SHAKE IT UP: The Foundry seven-inch split shake siding, shown on this house, comes in five-foot-long panels (inset) that can be cut with snips.
I used to be one of those purists who insisted that wood was the only substance that belonged on the outside of a house. As such, I spent many hours brushing Cuprinol on the cedar shakes of my old house in New Jersey, at great risk to life and limb (and the pachysandra and ivy that used to surround the place, much of it killed by Cuprinol dripping from my brush). Here in coastal Maine, where I now live, it seems half the houses are clad in cedar shake, usually unpainted and untreated. The other half are sided in clapboard painted white.

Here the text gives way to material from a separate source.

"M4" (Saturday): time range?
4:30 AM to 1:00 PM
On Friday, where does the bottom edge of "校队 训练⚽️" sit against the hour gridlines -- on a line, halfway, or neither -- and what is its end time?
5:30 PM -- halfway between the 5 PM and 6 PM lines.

Clapboard and cedar shake look great, are pretty darned durable, and last a long time, particularly if maintained properly. But cedar shake and natural clapboard are expensive, both in materials and in the labor to install them.
Increasingly, those clapboard houses up here are clad in fiber cement products from James Hardie that builders up here call "Haahdee Boahd." The cedar shake houses are still mostly the real thing, but in recent years, siding that is supposed to look like natural cedar has been popping up. Problem is, most of the product I've seen does not look natural at all. It is far too symmetrical, with patterns repeated every fourth or fifth "shake."
The Foundry siding from Michiganbased The Tapco Group is different. Like any manufactured product, it too is symmetrical, but Tapco uses more than 100 different molds taken from natural cedar shake and varies them randomly, so the stuff looks real until you get really close. It looks like it has been mill-sawn, complete with random saw marks. Patterns don't repeat for 50 feet.
Foundry can be married with Fullback Foam insulation to add R-4 insulation value to the siding. Its newest line, the Weathered Collection, looks like cedar shake that's seen a few winters, mud seasons, and Nor'easters. That's because color is varied from the deep ridges to the surface of the siding.
Tom Oot, president of Oot Brothers builders in upstate New York, has used Foundry siding on several projects including three multifamily communities, one that's located by the shore of Oneida Lake in the heart of the snow belt. "People who want the look of cedar really have few options," says Oot.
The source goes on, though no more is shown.